*What is expected*: Go to the line with "۲۶ خرداد ۱۴۰۵ - ۱۷:۴۵" in the material below and copy from there through the line with "Joulukalenterit", exactly. Pictures are not copied.

*Data records*:
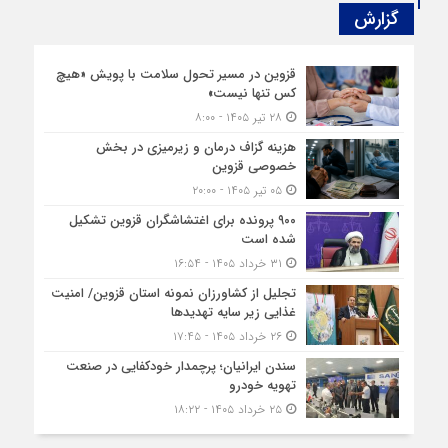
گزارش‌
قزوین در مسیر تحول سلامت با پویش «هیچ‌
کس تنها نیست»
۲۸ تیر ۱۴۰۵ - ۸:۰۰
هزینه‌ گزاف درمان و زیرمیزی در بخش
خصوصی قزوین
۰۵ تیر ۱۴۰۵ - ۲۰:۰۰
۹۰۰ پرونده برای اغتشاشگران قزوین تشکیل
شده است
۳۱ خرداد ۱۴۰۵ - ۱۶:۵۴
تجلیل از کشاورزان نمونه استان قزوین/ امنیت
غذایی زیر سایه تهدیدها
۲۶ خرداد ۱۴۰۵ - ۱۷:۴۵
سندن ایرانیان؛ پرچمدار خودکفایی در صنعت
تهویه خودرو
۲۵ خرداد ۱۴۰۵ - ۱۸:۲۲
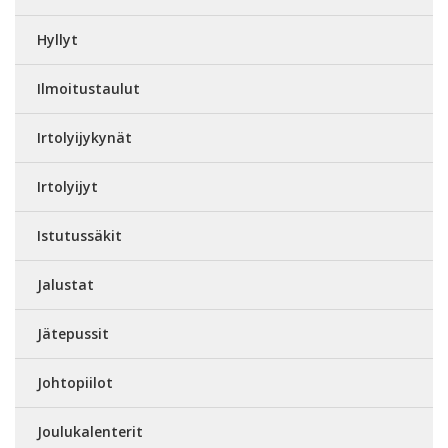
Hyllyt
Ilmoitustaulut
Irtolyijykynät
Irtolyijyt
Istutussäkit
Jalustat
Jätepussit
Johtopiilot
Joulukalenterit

...

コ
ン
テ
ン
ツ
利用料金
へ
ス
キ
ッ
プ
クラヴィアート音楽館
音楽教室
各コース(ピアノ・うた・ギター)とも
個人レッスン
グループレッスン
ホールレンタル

*Solution to this exercise*:
۲۶ خرداد ۱۴۰۵ - ۱۷:۴۵
سندن ایرانیان؛ پرچمدار خودکفایی در صنعت
تهویه خودرو
۲۵ خرداد ۱۴۰۵ - ۱۸:۲۲
Hyllyt
Ilmoitustaulut
Irtolyijykynät
Irtolyijyt
Istutussäkit
Jalustat
Jätepussit
Johtopiilot
Joulukalenterit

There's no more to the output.